Senate Majority Leader Harry Reid built on the post-shutdown debacle momentum and rounded up enough Republican support to break a filibuster. In fact, when opposition voices were invited to speak, no one stepped forward, not even rabid opponents like Ted Cruz. After a bit of amendment posturing, the bill got a full vote and passed by an impressive 64 – 32 vote. Now it’s up to House Speaker John Boehner to move it forward. He has expressed skepticism, saying that ENDA would lead to “frivolous lawsuits.” Points to Sen. Reid for this sharp rebuke:
Speaker Boehner opposes ENDA for fear of frivolous lawsuits? He led a frivolous lawsuit defending DOMA that cost taxpayers over $2 million!
Well said, Sen. Reid. Let’s hope the House can help move equality forward. President Obama has expressed his full support and encouraged Boehner to do the right thing.
On the marriage front, Illinois is on the verge of becoming the 15th state to have full equality for same-sex couples. The Illinois House finally passed a Senate bill from May. Gov. Quinn has indicated that he will sign the bill soon. When he does, another 13 million Americans will live in a place with marriage equality, moving the nation up to 37%. In Hawaii, a similar bill is moving forward and seems likely to pass by the end of the year. True equality is never piecemeal, but this is certainly movement in the right, inevitable direction.
Also in workplace protection news, Virginia Governor-elect Terry McAuliffe has said that his first act after being sworn in will be to reinstate an Executive Order banning discrimination based on sexual orientation or gender identity for state workers. How nice to see him living up to his promises already!

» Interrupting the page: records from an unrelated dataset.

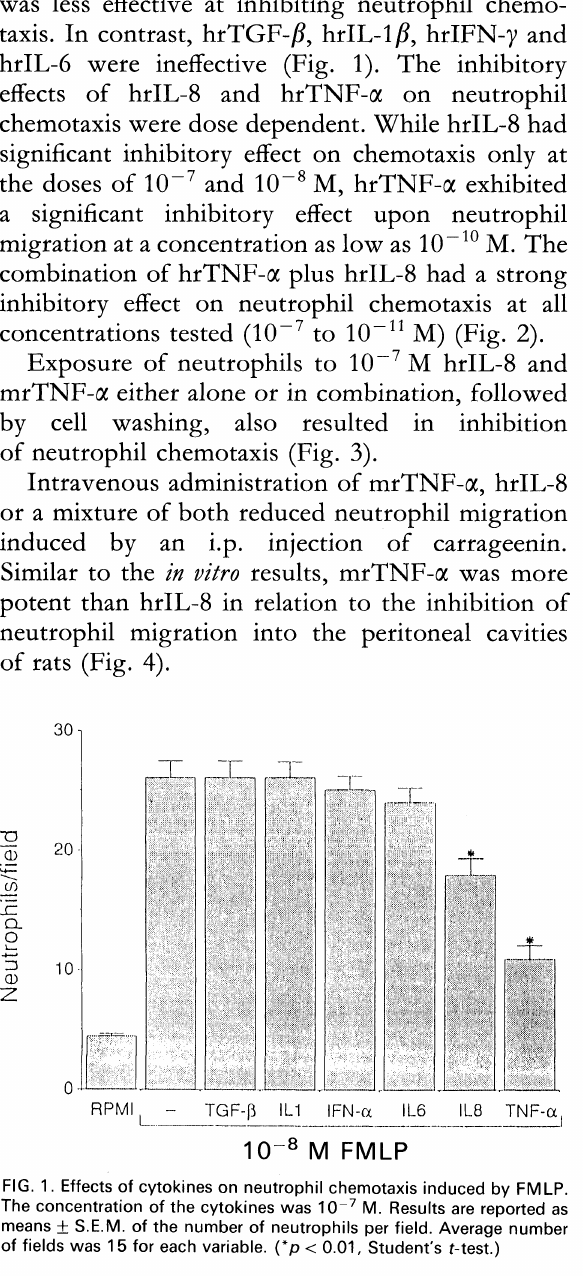
398 Mediators of Inflammation. Vol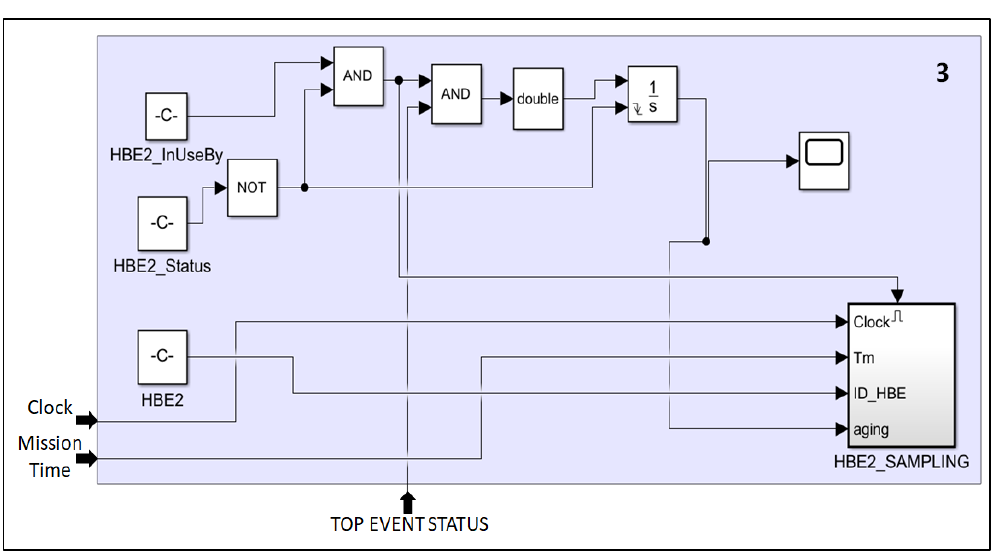
Figure 5. Simulink model of the HBE2 of the case study.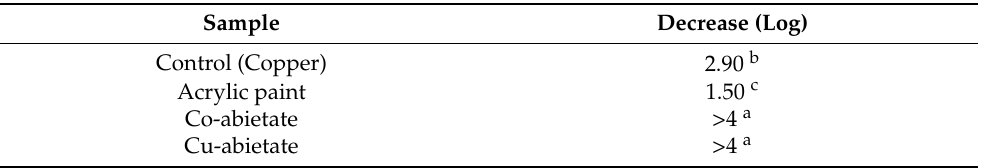
Table 3. Decrease in viral load of plates coated with a paint containing Co-abietate and Cu-abietate determined in antiviral testing using an adaptation of the ISO 21702:2019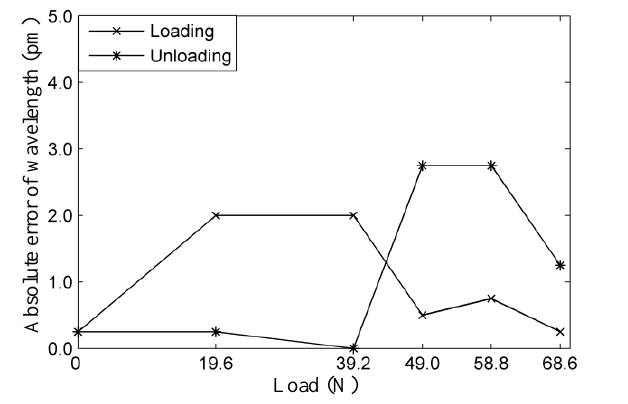
Figure 6. Wavelength absolute error of the FBGs sensor under loading and unloading conditions.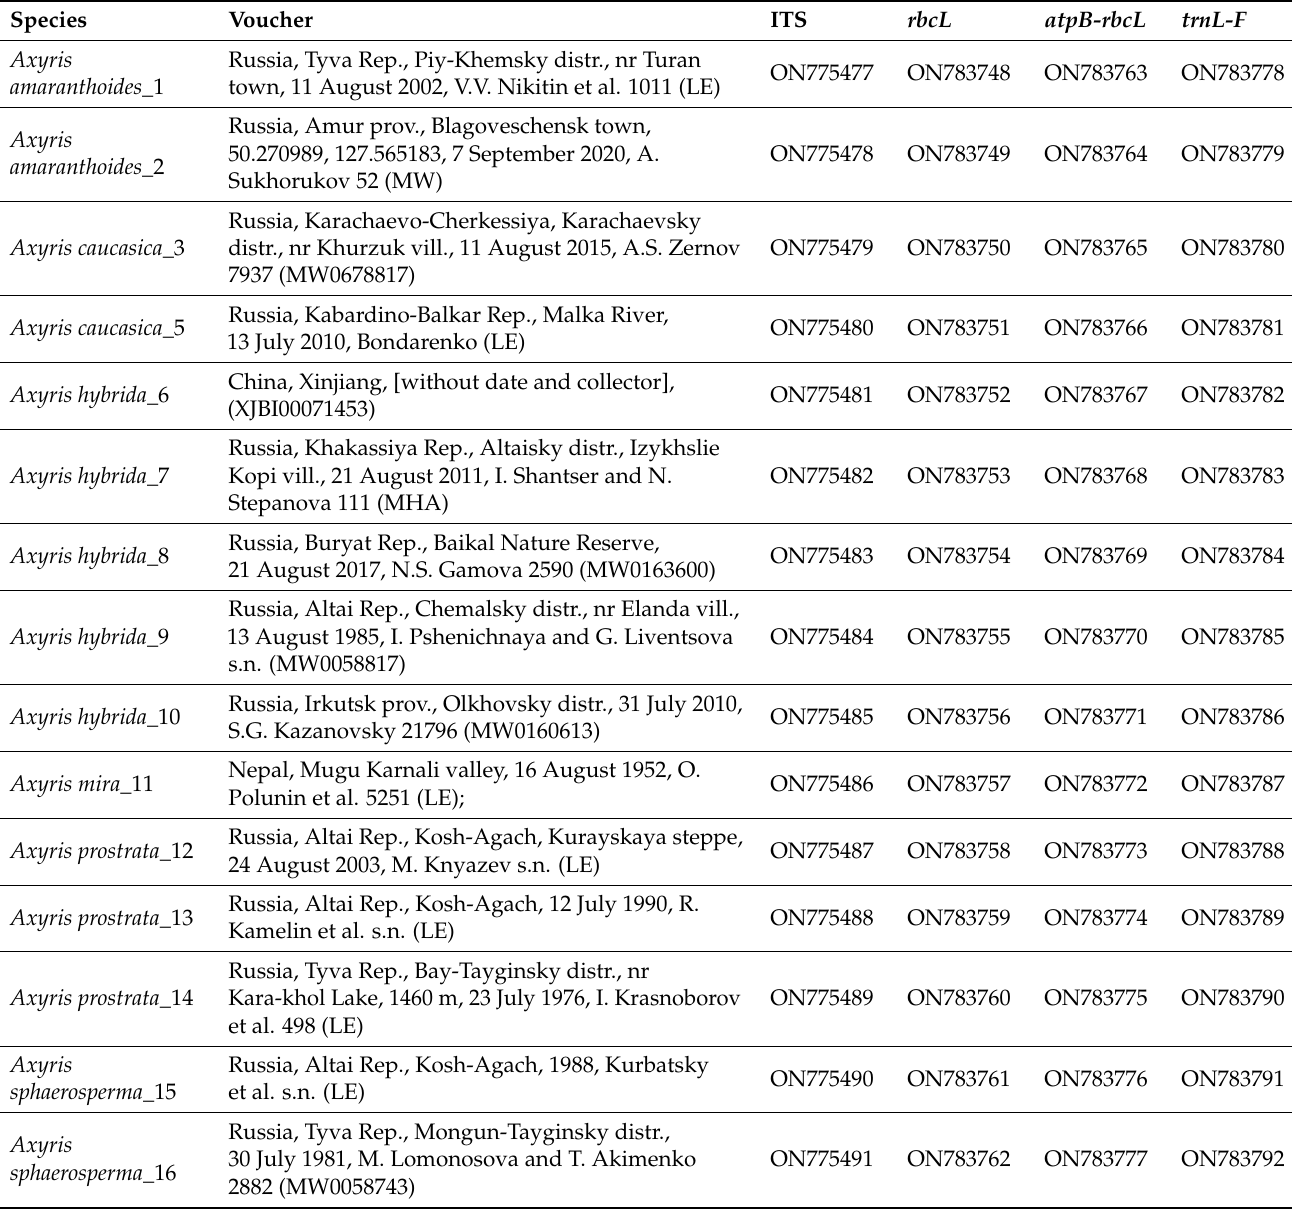
Table 1. Voucher information and GenBank accession numbers for the species of Axyris and outgroups included in the phylogenetic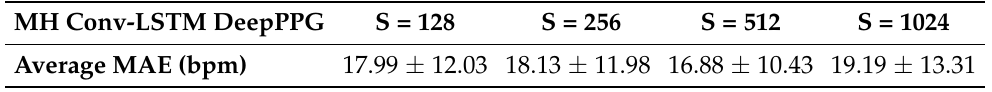
Table 6. Results for different fully connected layer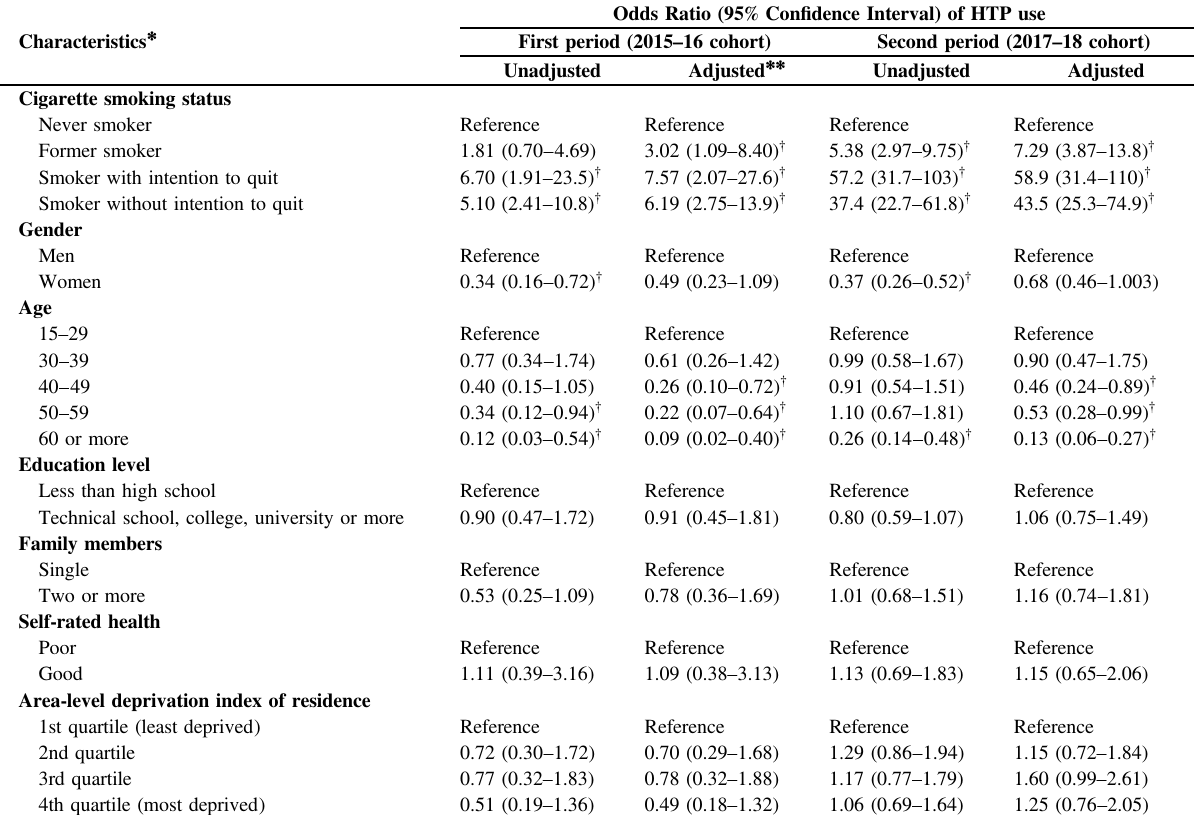
Table 3 Logistic regression models for current use of heated tobacco products (HTPs) Characteristics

Also on the gubernatorial front, things heated up in Maine this week. Toxic Governor Paul “Tea, please” LePage tried to start a smear campaign against his chief competitor, Rep. Mike Michaud. Showing his rabid disregard for many of his constituents, he hinted that Michaud was gay and that this was sufficient grounds to vote against him. Merging the kindergarten playground with McCarthyism — how lovely! Michaud’s response was flawless:
Yes, I am. But why should it matter? […] I write this now merely to let my opponents and the outside interests who fund them know that I am not ashamed of who I am. And if seeing someone from my background, in my position, openly acknowledge the fact that he’s gay makes it a little bit easier for future generations to live their lives openly and without fear, all the better.
Well said, Rep. Michaud, and best of luck in next year’s election. I guess current Gov. LePage is only interested in serving selected residents of his state.